Hacker News new | ask | show | jobs
by saidajigumi 4866 days ago
Hive is not particularly fast in and of itself; it just has horizontal scaling and a SQL-ish front-end. Looking at AWS RedShift's homepage[1] (emphasis added):

> Amazon Redshift delivers fast query and I/O performance for virtually any size dataset by using columnar storage technology and parallelizing and distributing queries across multiple nodes.

Column stores databases[2] can be screamingly fast for analytics operations compared to RDBMS or other DB types (ala assorted NoSQL). See Kdb[3] or MonetDB[4] for examples of specific implementations. I'd fully expect a competent column store designed for horizontal scaling to obliterate Hive for a wide range of problems.

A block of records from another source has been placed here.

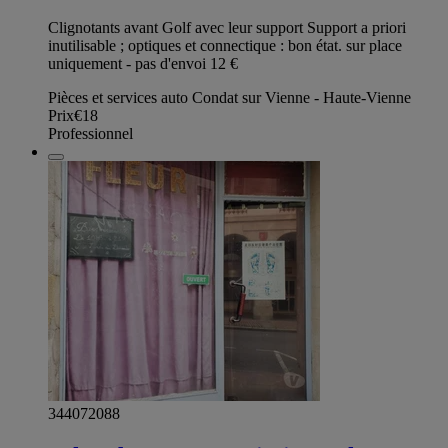
Clignotants avant Golf avec leur support Support a priori
inutilisable ; optiques et connectique : bon état. sur place
uniquement - pas d'envoi 12 €
Pièces et services auto Condat sur Vienne - Haute-Vienne
Prix
€18
Professionnel
344072088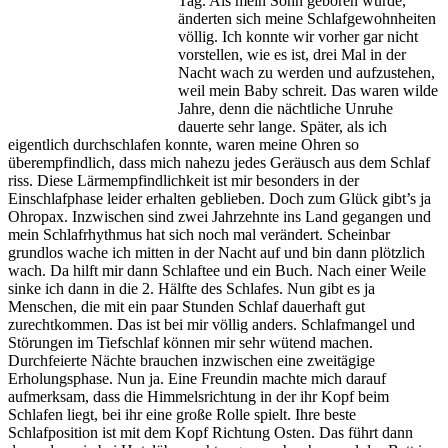
Tag. Als mein Sohn geboren wurde,
änderten sich meine Schlafgewohnheiten
völlig. Ich konnte wir vorher gar nicht
vorstellen, wie es ist, drei Mal in der
Nacht wach zu werden und aufzustehen,
weil mein Baby schreit. Das waren wilde
Jahre, denn die nächtliche Unruhe
dauerte sehr lange. Später, als ich
eigentlich durchschlafen konnte, waren meine Ohren so
überempfindlich, dass mich nahezu jedes Geräusch aus dem Schlaf
riss. Diese Lärmempfindlichkeit ist mir besonders in der
Einschlafphase leider erhalten geblieben. Doch zum Glück gibt’s ja
Ohropax. Inzwischen sind zwei Jahrzehnte ins Land gegangen und
mein Schlafrhythmus hat sich noch mal verändert. Scheinbar
grundlos wache ich mitten in der Nacht auf und bin dann plötzlich
wach. Da hilft mir dann Schlaftee und ein Buch. Nach einer Weile
sinke ich dann in die 2. Hälfte des Schlafes. Nun gibt es ja
Menschen, die mit ein paar Stunden Schlaf dauerhaft gut
zurechtkommen. Das ist bei mir völlig anders. Schlafmangel und
Störungen im Tiefschlaf können mir sehr wütend machen.
Durchfeierte Nächte brauchen inzwischen eine zweitägige
Erholungsphase. Nun ja. Eine Freundin machte mich darauf
aufmerksam, dass die Himmelsrichtung in der ihr Kopf beim
Schlafen liegt, bei ihr eine große Rolle spielt. Ihre beste
Schlafposition ist mit dem Kopf Richtung Osten. Das führt dann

The usual big-data caveat: you need to pay attention to the fit of your tools against your problem and your data. I don't expect RedShift to be any different. Still, it's pretty exciting to see a new analysis DB tech cropping up like this. And doubly interesting to see this coming from Amazon.

[1] https://aws.amazon.com/redshift/

[2] https://en.wikipedia.org/wiki/Column-oriented_DBMS

[3a] http://kx.com/kdb-plus.php

[3b] https://en.wikipedia.org/wiki/K_%28programming_language%29#K...

[4] http://www.monetdb.org/Home

1 comments

SAP HANA has a column store, and a row store, and does OLAP (Analytics) and OLTP.

There is a lot of new DB tech, Redshift doesn't seem particularly competitive at the moment unless you only need to use it a portion of the time, where Amazon excels.